RMS Franconia (1923–1956)


De RMS Franconia was een oceanliner die werd geëxploiteerd door de Cunard Line van 1922 tot 1956. Ze was de tweede van de drie schepen genaamd Franconia die de Cunard Line bedienden, de andere waren RMS Franconia gebouwd in 1910 en de derde Franconia in 1963.

Ze werd te water gelaten op 21 oktober 1922 op de John Brown & Co-scheepswerf in Clydebank, Schotland. Haar eerste reis was in juni 1923 tussen Liverpool en New York; zij was in de zomermaanden tot aan de Tweede Wereldoorlog op deze route werkzaam. In de winter werd ze gebruikt op wereldcruises.

Op 26 december 1926 liep Franconia aan de grond bij San Juan, Puerto Rico en werd drie dagen later gelicht.

Ze had een aanvaring in de haven van Shanghai in april 1929 met een Italiaanse kanonneerboot en een Japanse stoomboot.

In september 1939 werd ze gevorderd als troepentransportschip na ombouw in Liverpool. Ze had een aanvaring voor de kust van Malta met een Frans troepenschip genaamd de Marietta Pacha en werd naar Malta geëscorteerd door de gewapende koopvaardijkruiser Alcantara, maar werd op tijd gerepareerd om deel te nemen aan de Noorse campagne. Op 16 juni 1940, terwijl ze op weg was naar St Nazaire als onderdeel van Operatie Aerial (de evacuatie van de Tweede Britse Expeditiemacht uit Frankrijk), werd ze beschadigd door bijna-ongevallen door Duitse bommen en werd ze terug naar Liverpool geëscorteerd voor reparaties.

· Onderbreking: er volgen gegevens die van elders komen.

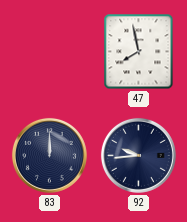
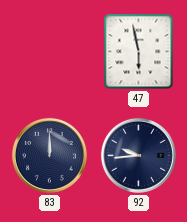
47: 7:58 -> 5:58
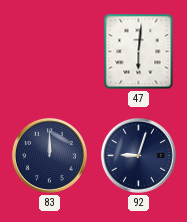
47: 5:58 -> 6:01
92: 9:44 -> 9:03
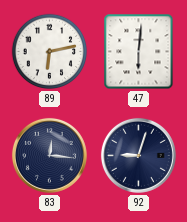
89: none -> 6:13
83: 12:00 -> 12:16
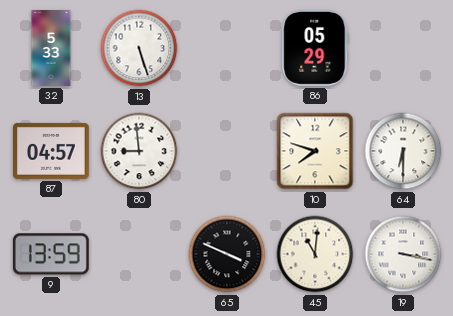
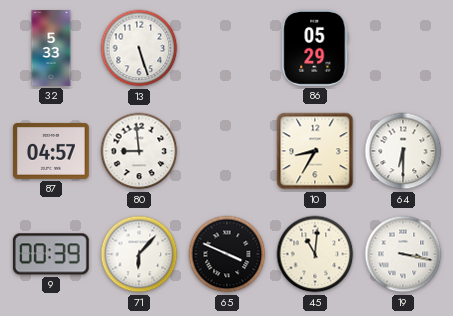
10: 7:48 -> 8:35
9: 13:59 -> 00:39
71: none -> 6:07
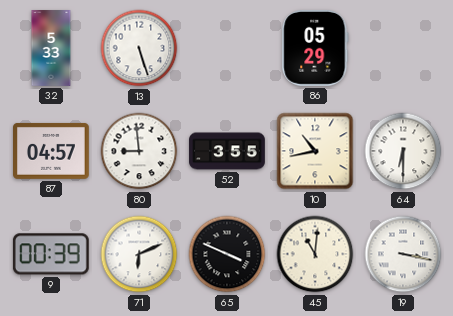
52: none -> 3:55
10: 8:35 -> 10:43
71: 6:07 -> 6:11
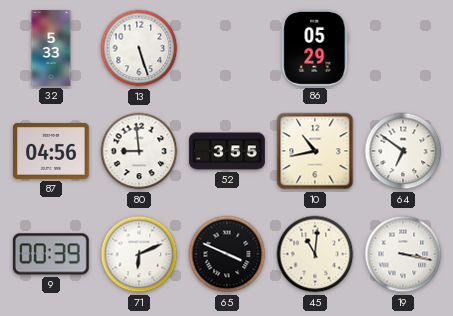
87: 04:57 -> 04:56
64: 6:30 -> 6:51
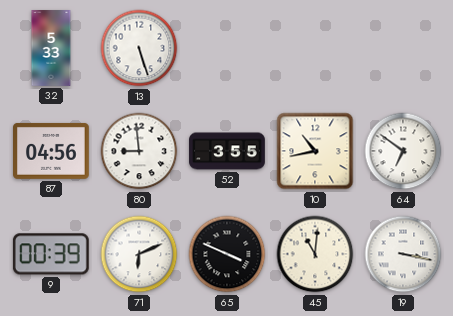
86: 05:29 -> none
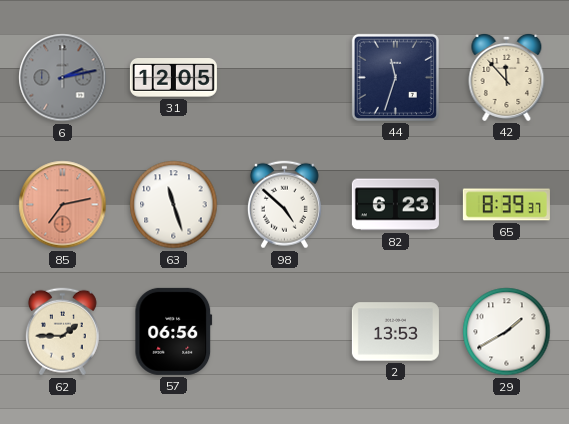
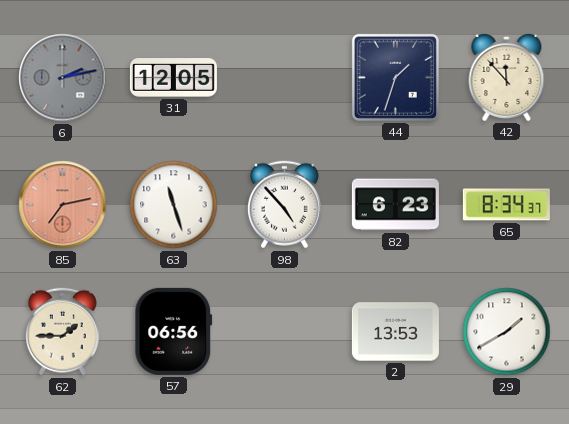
44: 11:33 -> 1:33
98: 4:52 -> 4:53
65: 8:39 -> 8:34
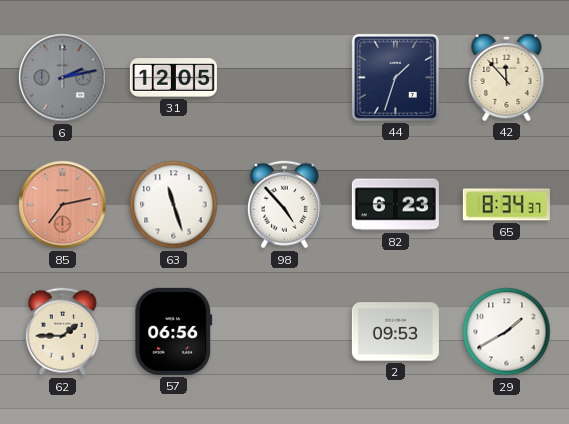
2: 13:53 -> 09:53
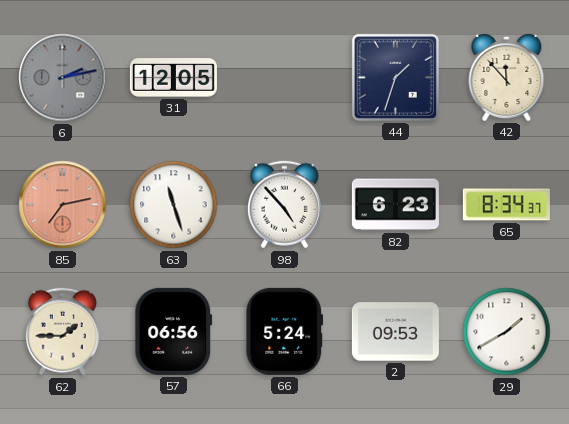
66: none -> 5:24
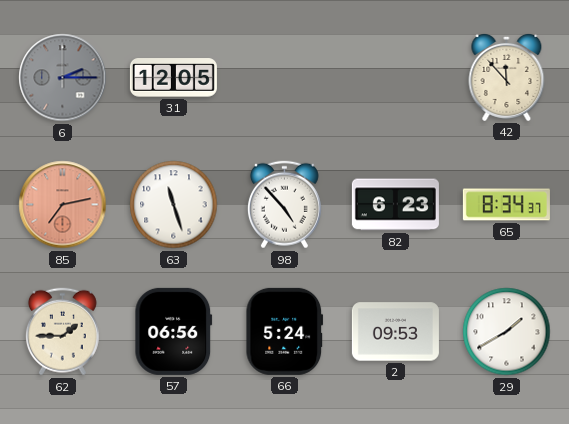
6: 2:13 -> 2:15
44: 1:33 -> none
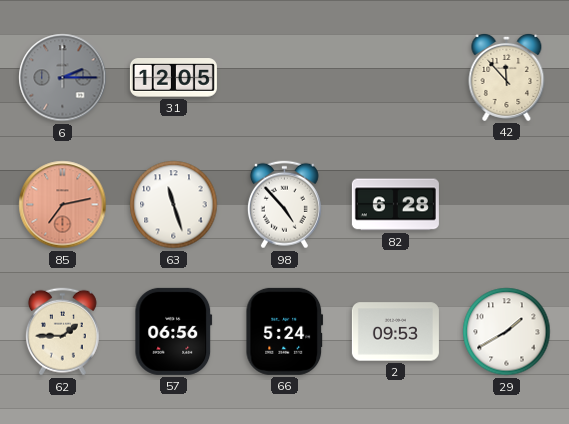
82: 6:23 -> 6:28
65: 8:34 -> none
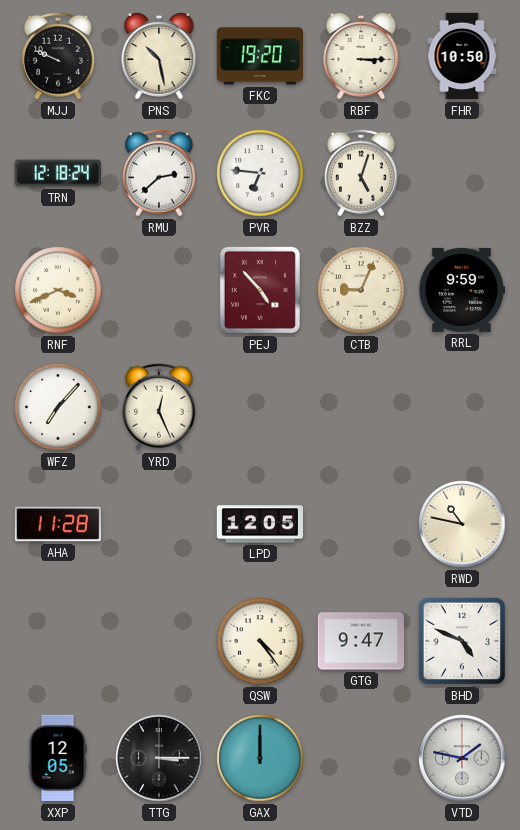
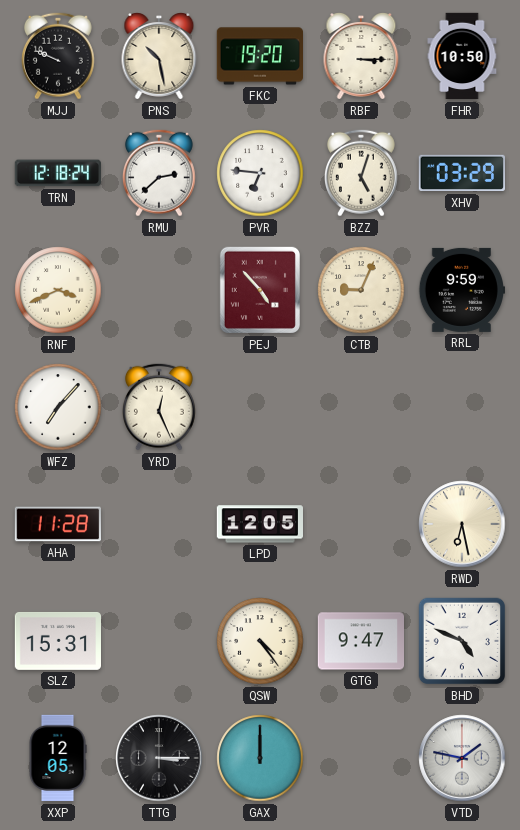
XHV: none -> 03:29
RWD: 10:47 -> 6:28
SLZ: none -> 15:31
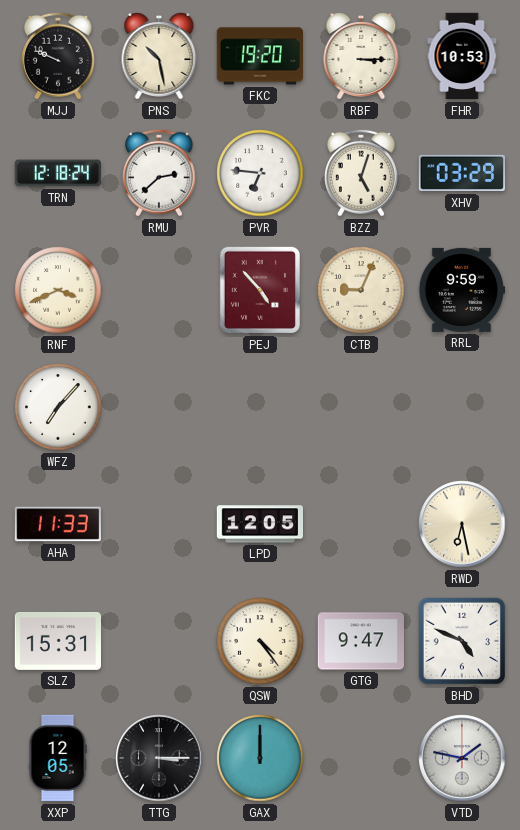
FHR: 10:50 -> 10:53
YRD: 12:26 -> none
AHA: 11:28 -> 11:33
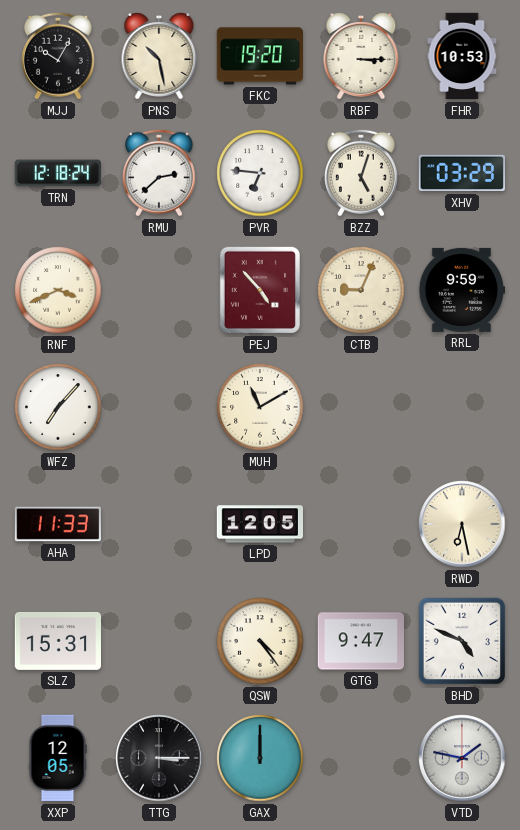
MJJ: 9:49 -> 10:05
MUH: none -> 11:10
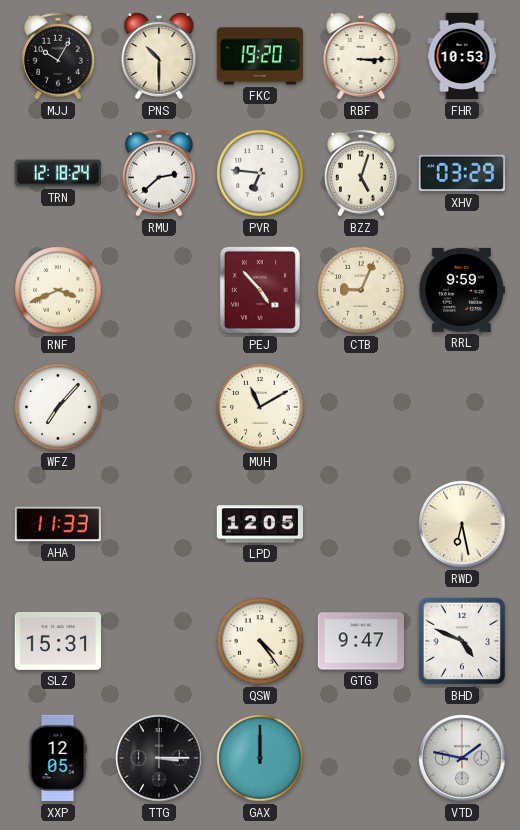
PNS: 10:28 -> 10:30
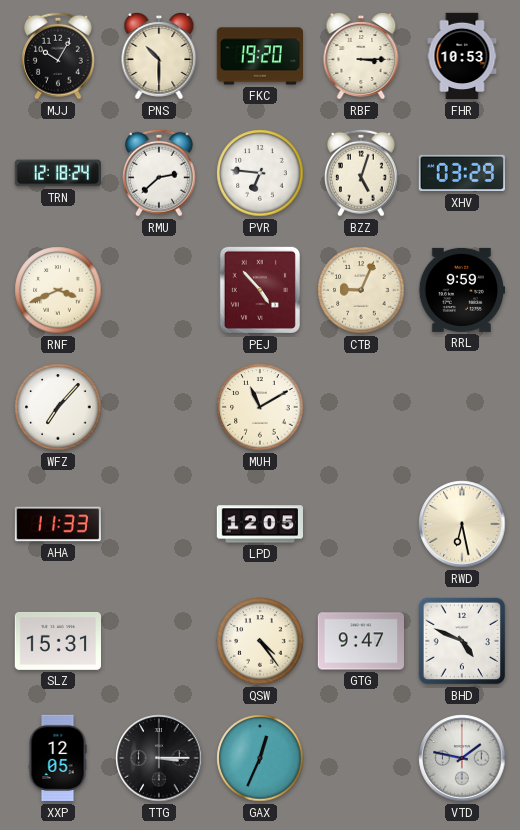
GAX: 12:00 -> 12:34
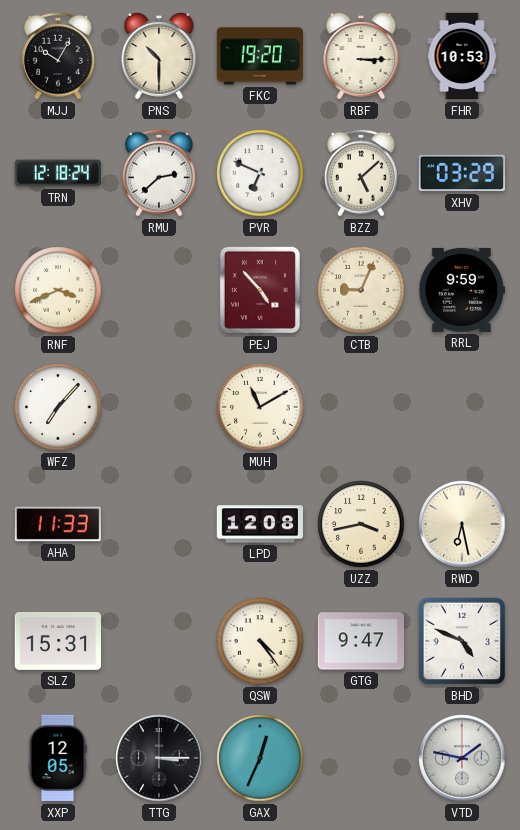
PVR: 6:46 -> 6:49
BZZ: 5:03 -> 5:08
LPD: 12:05 -> 12:08
UZZ: none -> 3:43
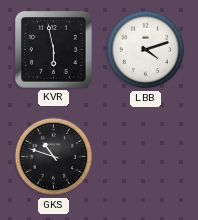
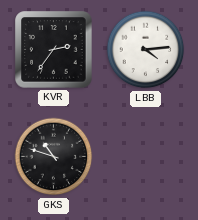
KVR: 5:58 -> 2:36
LBB: 4:12 -> 4:14
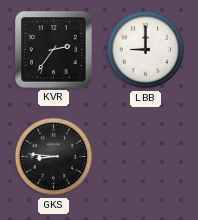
LBB: 4:14 -> 9:00
GKS: 10:48 -> 8:46
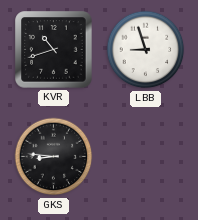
KVR: 2:36 -> 10:42
LBB: 9:00 -> 8:57
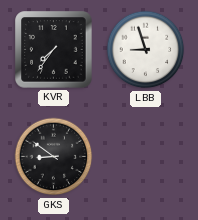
KVR: 10:42 -> 7:36
GKS: 8:46 -> 8:51
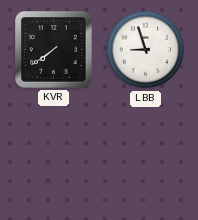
KVR: 7:36 -> 7:39
GKS: 8:51 -> none
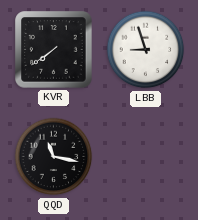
QQD: none -> 11:17
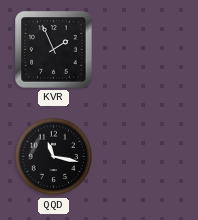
KVR: 7:39 -> 1:56
LBB: 8:57 -> none
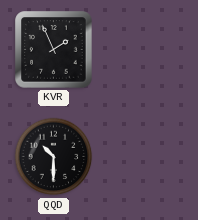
QQD: 11:17 -> 10:30
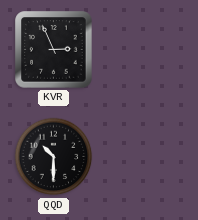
KVR: 1:56 -> 2:56
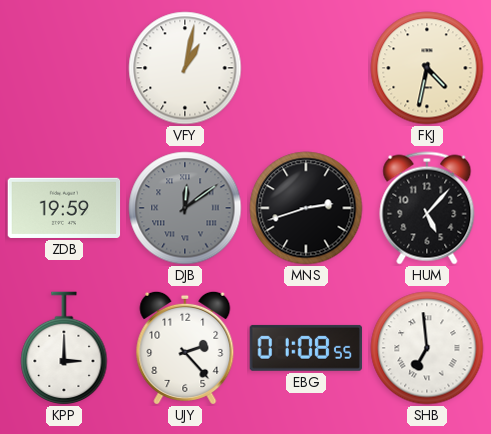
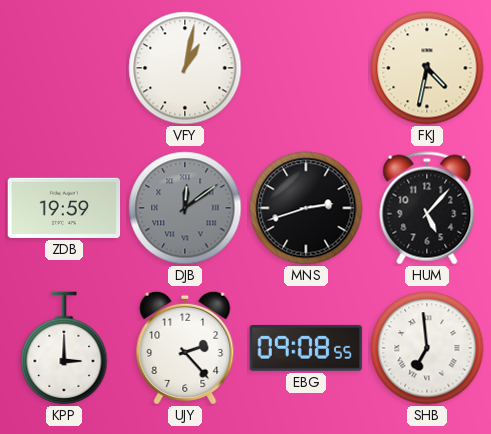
EBG: 01:08 -> 09:08
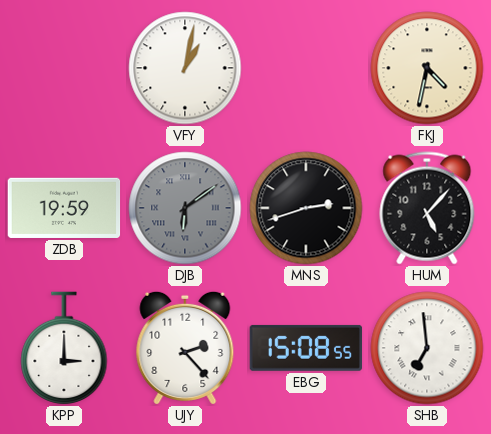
DJB: 12:09 -> 6:09
EBG: 09:08 -> 15:08
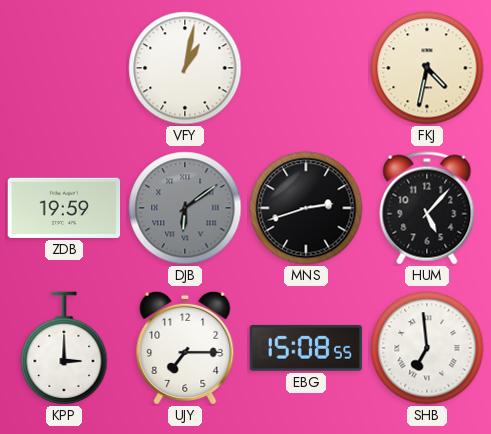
UJY: 2:23 -> 7:15
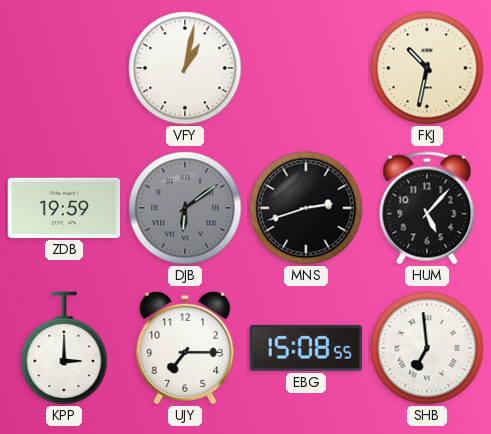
FKJ: 4:32 -> 10:32
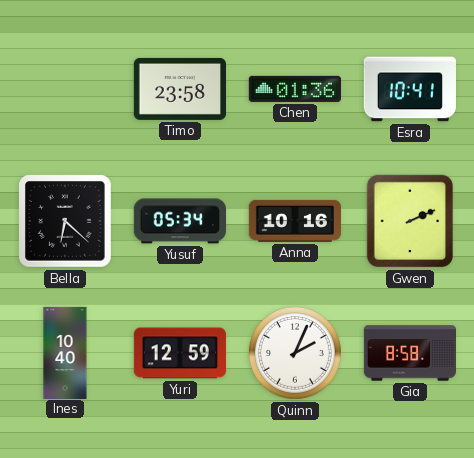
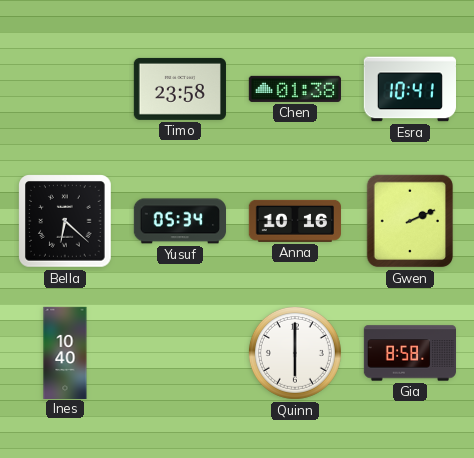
Chen: 01:36 -> 01:38
Yuri: 12:59 -> none
Quinn: 2:04 -> 6:00
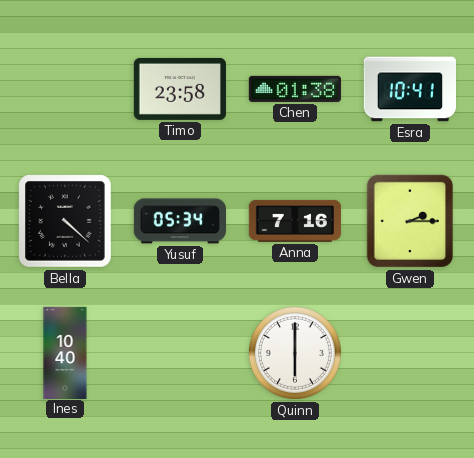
Bella: 6:22 -> 4:22
Anna: 10:16 -> 7:16
Gwen: 2:11 -> 2:15
Gia: 8:58 -> none
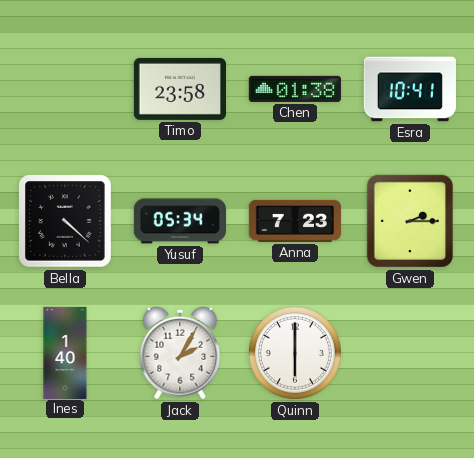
Anna: 7:16 -> 7:23
Ines: 10:40 -> 1:40
Jack: none -> 2:05
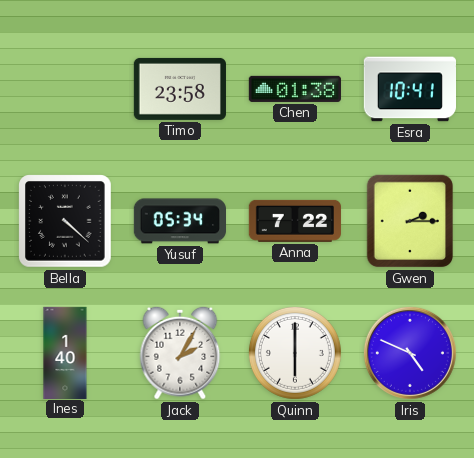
Anna: 7:23 -> 7:22
Iris: none -> 4:49
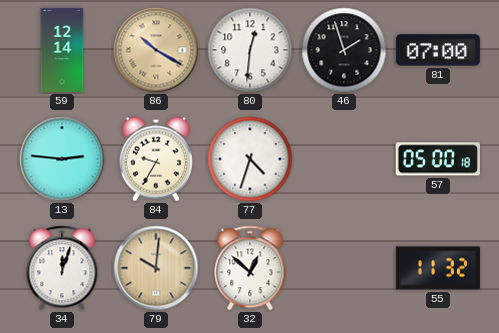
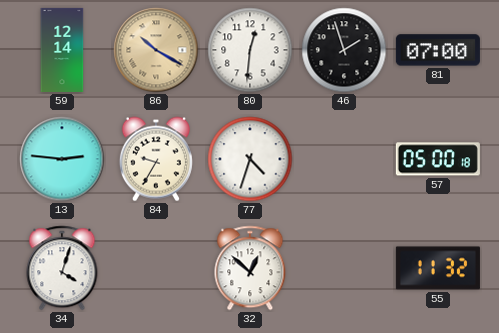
34: 12:03 -> 4:03
79: 10:01 -> none
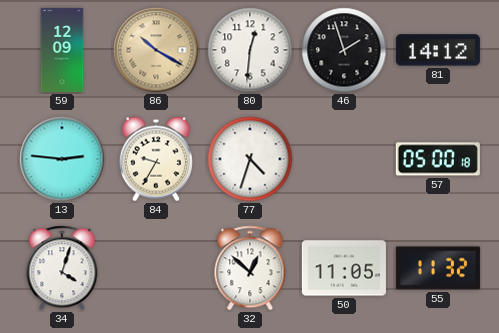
59: 12:14 -> 12:09
81: 07:00 -> 14:12
50: none -> 11:05
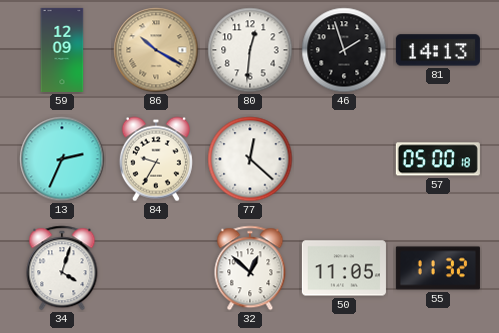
81: 14:12 -> 14:13
13: 2:46 -> 2:34
77: 4:33 -> 12:22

Later in de oorlog nam ze troepen mee naar India en nam deel aan landingen op Madagaskar, Noord-Afrika, Italië en de Azoren. In 1945 werd ze gebruikt als hoofdkwartierschip voor Winston Churchill en de Britse delegatie op de conferentie van Jalta. Aan het einde van de oorlog in Europa maakte Franken verschillende reizen over de Atlantische Oceaan met terugkerende Amerikaanse troepen en vluchtelingen. Na VJ Day werd ze ingezet bij het repatriëren van Britse troepen, waaronder bevrijde krijgsgevangenen, uit India. Tijdens haar regeringsdienst had ze 319.784 mijl (514.642 km) afgelegd en 189.239 militairen vervoerd.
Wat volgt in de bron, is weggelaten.